The surviving animals were quickly sold to other roadside zoos across the country to circumvent ALDF’s efforts to place the animals at sanctuaries. Special Memories Zoo then moved to have the case dismissed as moot. District Court Judge William Griesbach denied the motion because he said Dona and Crowe had not submitted evidence that the animals had been irrevocably transferred or that their ownership interests had terminated.
Griesbach ruled that the parties engage in limited discovery on the issue. Special Memories Zoo shared some information in discovery and then announced that they no longer intended to provide discovery or defend themselves in the lawsuit. Many of the animals have never been located.
Griesbach entered default judgment in favor of ALDF, finding “the defendants did violate the [Act] and that the operation of the zoo constituted a nuisance,” documents say.
Griesbach also entered a permanent injunction banning Dona and Crowe from possessing or exhibiting animals other than their pet dogs and from participating in any business or entity that possesses or exhibits animals.
ALDF asked Griesbach to award the nonprofit $72,172.56 in fees and costs for their successful lawsuit against Special Memories Zoo.

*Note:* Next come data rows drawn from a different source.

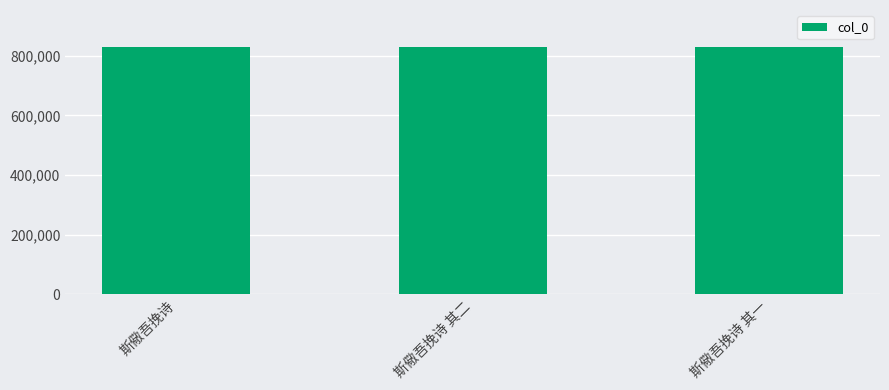

What is the difference between the second highest and minimum values?

1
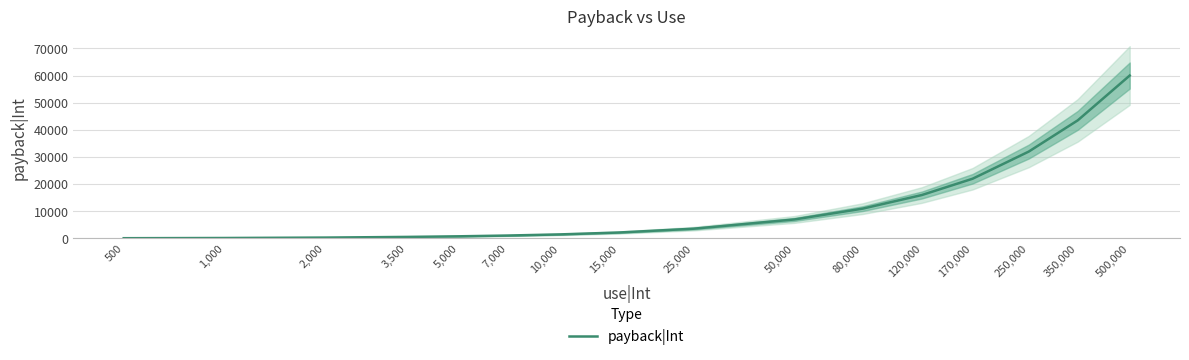

How many distinct data groups are displayed?

1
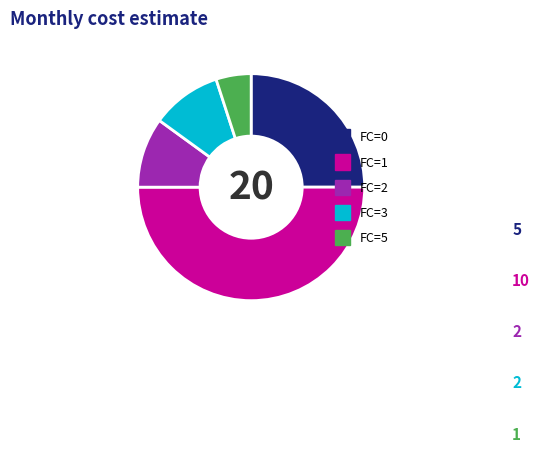

How many segments does this pie chart have?

5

Last October, Griesbach declined to award legal fees to ALDF, stating that ALDF played at most only a minor role in shutting down the zoo and that the fees would be “a heavy financial obligation on Ms. Wheeler and Ms. Crowe.”
ALDF appealed the judge’s ruling. The Seventh Circuit Court of Appeals ruled in favor of ALDF today, stating in their opinion that Griesbach abused his discretion in not awarding the fees and his reasons for denying a fee award were insufficient.
In the decision, the Appeals Court wrote that the extent to which the ALDF’s lawsuit contributed to the zoo’s closing should only contribute to the amount of fees awarded, not whether to award them. They noted that a significant reduction in the fee award would not be appropriate in this case where the relief was complete and the causation was clear.
“Any adjustment [of the fee award], however, should recognize ALDF’s complete success and its clear role in contributing to the defendants’ change of conduct.”
The Court of Appeals vacated the decision and remanded it back to the District Court who will determine the fee award Dona and Crowe will be required to pay to ALDF.
The decision in Animal Legal Defense Fund v. Special Memories Zoo is significant because it affirms that prevailing parties are entitled to the award of fees and costs under the citizen suit provision of the ESA.
An attorney for ALDF said the decision is a major victory because it incentivizes other attorneys–whether they work for a nonprofit or not–to file lawsuits to protect animals.